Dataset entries
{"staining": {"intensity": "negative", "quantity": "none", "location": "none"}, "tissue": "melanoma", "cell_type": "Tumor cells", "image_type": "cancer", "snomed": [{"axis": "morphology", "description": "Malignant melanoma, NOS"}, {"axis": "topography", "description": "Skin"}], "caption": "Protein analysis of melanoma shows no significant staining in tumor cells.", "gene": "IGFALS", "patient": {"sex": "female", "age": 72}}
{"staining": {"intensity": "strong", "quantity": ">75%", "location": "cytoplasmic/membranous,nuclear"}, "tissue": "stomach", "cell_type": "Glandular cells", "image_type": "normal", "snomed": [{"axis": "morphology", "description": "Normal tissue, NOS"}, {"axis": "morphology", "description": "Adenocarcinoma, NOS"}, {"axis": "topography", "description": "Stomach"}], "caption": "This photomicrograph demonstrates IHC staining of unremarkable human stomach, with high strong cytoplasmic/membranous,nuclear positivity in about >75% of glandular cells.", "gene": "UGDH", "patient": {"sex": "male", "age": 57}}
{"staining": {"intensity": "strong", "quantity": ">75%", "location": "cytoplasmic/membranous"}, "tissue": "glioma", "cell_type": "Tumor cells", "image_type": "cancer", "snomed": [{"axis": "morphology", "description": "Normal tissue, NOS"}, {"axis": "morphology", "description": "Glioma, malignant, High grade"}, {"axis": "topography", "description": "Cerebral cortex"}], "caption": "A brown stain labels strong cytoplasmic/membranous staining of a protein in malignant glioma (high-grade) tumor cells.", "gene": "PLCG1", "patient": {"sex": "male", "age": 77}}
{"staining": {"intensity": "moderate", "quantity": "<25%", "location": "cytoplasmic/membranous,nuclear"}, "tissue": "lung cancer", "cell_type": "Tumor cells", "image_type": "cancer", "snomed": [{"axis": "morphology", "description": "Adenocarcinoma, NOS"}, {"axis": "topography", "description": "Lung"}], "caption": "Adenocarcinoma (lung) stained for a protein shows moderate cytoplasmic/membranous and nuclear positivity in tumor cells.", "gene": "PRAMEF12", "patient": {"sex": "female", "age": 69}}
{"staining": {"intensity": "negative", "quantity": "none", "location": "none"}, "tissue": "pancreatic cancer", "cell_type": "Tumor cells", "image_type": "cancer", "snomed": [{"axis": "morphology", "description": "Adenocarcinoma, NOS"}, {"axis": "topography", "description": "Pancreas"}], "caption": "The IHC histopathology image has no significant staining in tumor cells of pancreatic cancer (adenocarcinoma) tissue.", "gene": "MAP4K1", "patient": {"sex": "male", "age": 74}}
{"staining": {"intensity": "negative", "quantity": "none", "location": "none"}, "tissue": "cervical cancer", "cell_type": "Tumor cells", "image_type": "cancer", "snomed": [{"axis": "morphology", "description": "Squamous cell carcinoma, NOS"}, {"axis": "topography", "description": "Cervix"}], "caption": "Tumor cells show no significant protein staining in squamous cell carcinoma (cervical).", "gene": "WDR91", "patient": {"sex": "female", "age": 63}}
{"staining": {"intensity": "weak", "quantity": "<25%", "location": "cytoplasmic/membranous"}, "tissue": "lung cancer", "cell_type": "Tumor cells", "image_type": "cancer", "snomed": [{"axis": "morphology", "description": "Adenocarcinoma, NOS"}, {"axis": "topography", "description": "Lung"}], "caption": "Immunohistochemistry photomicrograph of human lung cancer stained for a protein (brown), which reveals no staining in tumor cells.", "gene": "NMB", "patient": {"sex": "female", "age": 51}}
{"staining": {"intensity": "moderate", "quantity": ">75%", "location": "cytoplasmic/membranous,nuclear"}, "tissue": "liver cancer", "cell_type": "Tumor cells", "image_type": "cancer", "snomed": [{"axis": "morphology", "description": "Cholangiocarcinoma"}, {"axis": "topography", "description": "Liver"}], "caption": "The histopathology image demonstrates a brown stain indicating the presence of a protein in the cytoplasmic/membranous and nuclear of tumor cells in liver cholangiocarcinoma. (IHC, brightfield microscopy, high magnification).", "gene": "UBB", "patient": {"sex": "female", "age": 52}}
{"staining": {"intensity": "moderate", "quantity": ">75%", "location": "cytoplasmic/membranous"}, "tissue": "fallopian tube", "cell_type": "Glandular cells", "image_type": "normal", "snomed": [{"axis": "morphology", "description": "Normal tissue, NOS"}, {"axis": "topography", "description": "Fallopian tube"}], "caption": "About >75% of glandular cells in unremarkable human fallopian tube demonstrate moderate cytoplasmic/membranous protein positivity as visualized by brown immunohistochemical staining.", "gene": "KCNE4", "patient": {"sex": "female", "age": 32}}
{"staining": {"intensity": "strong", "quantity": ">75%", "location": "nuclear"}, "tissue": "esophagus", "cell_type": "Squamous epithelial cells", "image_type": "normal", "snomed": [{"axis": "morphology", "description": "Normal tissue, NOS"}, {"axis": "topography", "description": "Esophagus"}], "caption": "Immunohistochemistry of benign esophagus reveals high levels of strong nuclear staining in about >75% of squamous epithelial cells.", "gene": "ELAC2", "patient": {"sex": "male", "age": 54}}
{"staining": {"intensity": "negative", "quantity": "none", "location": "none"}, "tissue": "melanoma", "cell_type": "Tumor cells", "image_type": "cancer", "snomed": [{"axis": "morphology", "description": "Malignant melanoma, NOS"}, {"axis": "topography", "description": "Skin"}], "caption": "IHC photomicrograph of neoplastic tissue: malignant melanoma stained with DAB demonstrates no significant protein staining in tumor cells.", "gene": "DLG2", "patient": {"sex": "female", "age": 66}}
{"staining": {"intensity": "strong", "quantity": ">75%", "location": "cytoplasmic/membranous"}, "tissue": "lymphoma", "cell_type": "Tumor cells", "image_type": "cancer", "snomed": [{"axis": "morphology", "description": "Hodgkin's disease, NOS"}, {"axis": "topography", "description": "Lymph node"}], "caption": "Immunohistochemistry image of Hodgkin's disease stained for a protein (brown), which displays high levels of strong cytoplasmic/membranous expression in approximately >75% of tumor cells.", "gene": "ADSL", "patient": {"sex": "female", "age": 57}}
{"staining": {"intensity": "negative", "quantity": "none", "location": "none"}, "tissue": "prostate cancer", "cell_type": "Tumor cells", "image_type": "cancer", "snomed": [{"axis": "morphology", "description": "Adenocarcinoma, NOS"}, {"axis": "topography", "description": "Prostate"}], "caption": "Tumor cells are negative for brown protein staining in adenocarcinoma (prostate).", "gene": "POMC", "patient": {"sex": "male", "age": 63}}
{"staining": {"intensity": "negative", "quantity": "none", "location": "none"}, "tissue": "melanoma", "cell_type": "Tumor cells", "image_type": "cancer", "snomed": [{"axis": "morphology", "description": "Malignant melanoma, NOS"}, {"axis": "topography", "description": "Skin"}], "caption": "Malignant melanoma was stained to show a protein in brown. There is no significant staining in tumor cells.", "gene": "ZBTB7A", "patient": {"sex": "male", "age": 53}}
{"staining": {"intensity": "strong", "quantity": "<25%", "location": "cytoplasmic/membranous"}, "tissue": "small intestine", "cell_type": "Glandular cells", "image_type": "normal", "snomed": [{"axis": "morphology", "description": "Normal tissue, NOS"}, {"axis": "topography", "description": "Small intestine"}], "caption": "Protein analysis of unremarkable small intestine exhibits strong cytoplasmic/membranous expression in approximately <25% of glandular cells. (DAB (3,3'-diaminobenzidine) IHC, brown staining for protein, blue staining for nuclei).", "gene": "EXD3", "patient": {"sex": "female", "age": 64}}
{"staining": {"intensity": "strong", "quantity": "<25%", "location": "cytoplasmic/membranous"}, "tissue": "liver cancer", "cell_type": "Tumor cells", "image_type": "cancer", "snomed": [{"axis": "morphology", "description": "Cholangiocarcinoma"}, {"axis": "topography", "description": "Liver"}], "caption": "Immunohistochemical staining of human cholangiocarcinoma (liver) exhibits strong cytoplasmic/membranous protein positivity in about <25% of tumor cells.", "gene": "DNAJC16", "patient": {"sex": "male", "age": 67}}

__What you need to do__. Only the lines from the first line of the records through the one containing "photomicrograph demonstrates IHC" should be reproduced, exactly, with both of them included.

__Your solution__.
{"staining": {"intensity": "negative", "quantity": "none", "location": "none"}, "tissue": "melanoma", "cell_type": "Tumor cells", "image_type": "cancer", "snomed": [{"axis": "morphology", "description": "Malignant melanoma, NOS"}, {"axis": "topography", "description": "Skin"}], "caption": "Protein analysis of melanoma shows no significant staining in tumor cells.", "gene": "IGFALS", "patient": {"sex": "female", "age": 72}}
{"staining": {"intensity": "strong", "quantity": ">75%", "location": "cytoplasmic/membranous,nuclear"}, "tissue": "stomach", "cell_type": "Glandular cells", "image_type": "normal", "snomed": [{"axis": "morphology", "description": "Normal tissue, NOS"}, {"axis": "morphology", "description": "Adenocarcinoma, NOS"}, {"axis": "topography", "description": "Stomach"}], "caption": "This photomicrograph demonstrates IHC staining of unremarkable human stomach, with high strong cytoplasmic/membranous,nuclear positivity in about >75% of glandular cells.", "gene": "UGDH", "patient": {"sex": "male", "age": 57}}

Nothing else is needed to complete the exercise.